Published online by Cambridge University Press:  26 July 2007

Mahala Andrews
formerly at National Museum of Scotland, Edinburgh, UK
John Long
Western Australian Museum, Francis Street, Perth, Western Australia, now at the National Museum of Victoria, Melbourne, Victoria, Australia. e-mail:
Per Ahlberg
Natural History Museum, Cromwell Road, London, UK, now at Department of Evolutionary Organismal Biology, University of Uppsala, Sweden. e-mail:
Richard Barwick
Department of Earth and Marine Sciences, Australian National University, Canberra, ACT, Australia. e-mail:
Ken Campbell
Department of Earth and Marine Sciences, Australian National University, Canberra, ACT, Australia. e-mail:


A description of the head, mandible, pectoral girdle, humerus, medial fins and their supports, and the dissociated vertebral column has been prepared for Onychodus jandemarrai n. sp. from the Gogo Formation (Frasnian) of Western Australia.
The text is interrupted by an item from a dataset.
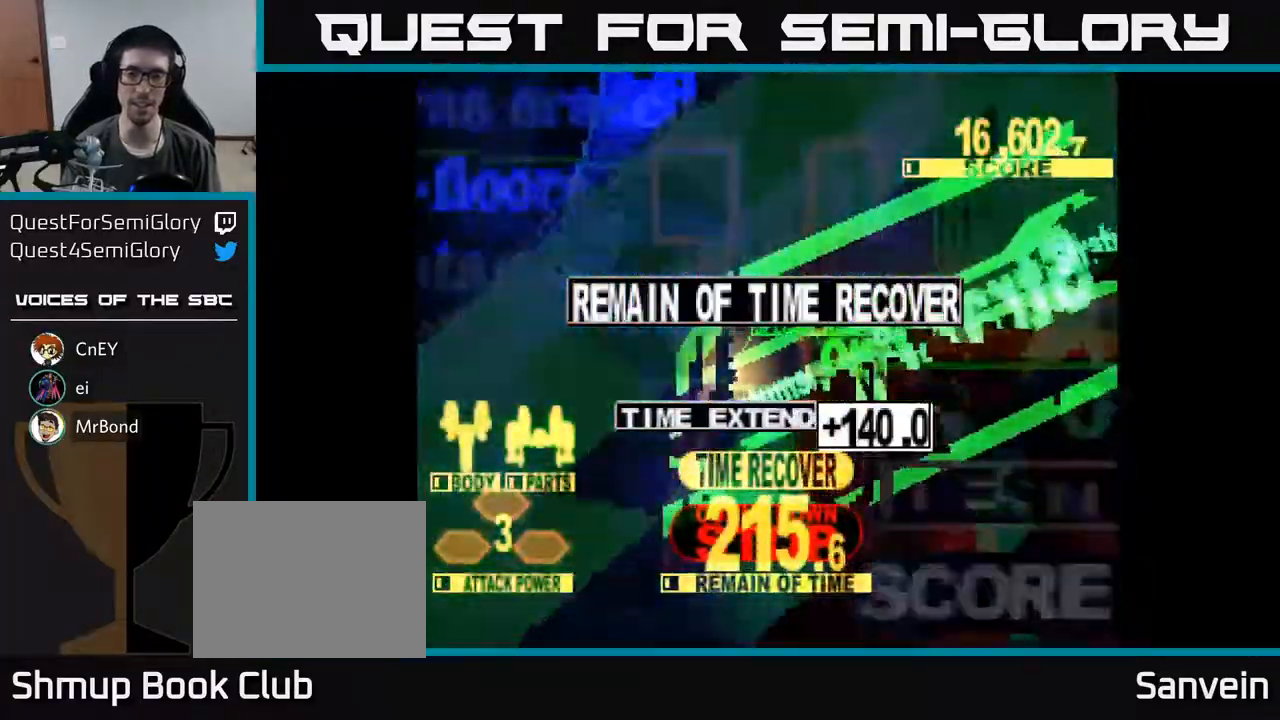
{"buttons": ["X"], "right_stick": "center", "events": [[117, "X", "down"]]}
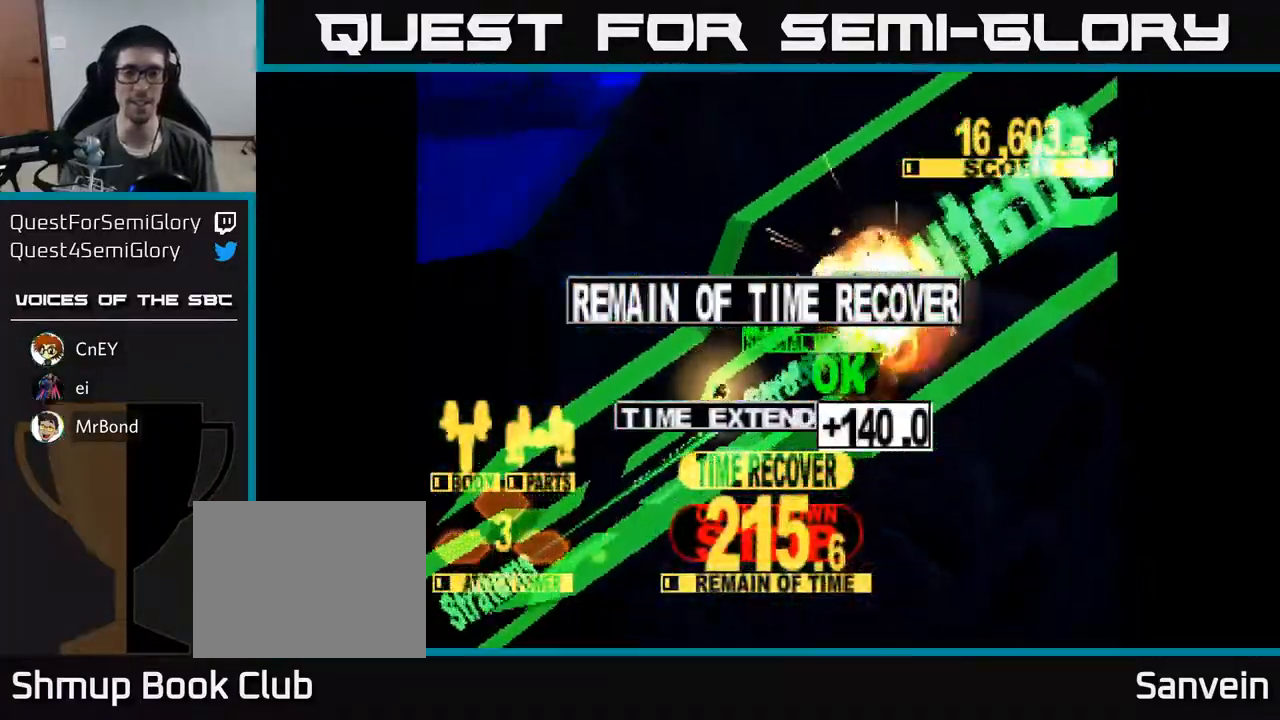
{"buttons": [], "right_stick": "center", "events": [[117, "X", "up"]]}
This is the most completely known species of the genus. The feature influencing most of the head morphology is the retractable parasymphysial tusk whorls. Their presence has caused a reorganisation of the braincase, palate (including the loss of the vomers), and lateral displacement of the nasal capsules. The extensive mandibular articulation is in cartilage, and the mandibular symphysis is weak. This makes for a kinetic skull. There is a single submandibular on each side. The vertebral column is poorly ossified, consisting of intercentra which have no ventral contact, and pleurocentra. The neural arches have no longitudinal ligament, have unequal sides, and asymmetrical placing of the dorsal and ventral nerve root foramina. Each arch has an anterior surface that often attaches to the next anterior arch. The caudal fin is almost diphycercal; all the medial fins have strong support structures. An attempt is made to discuss the functional morphology of many features of the skeleton.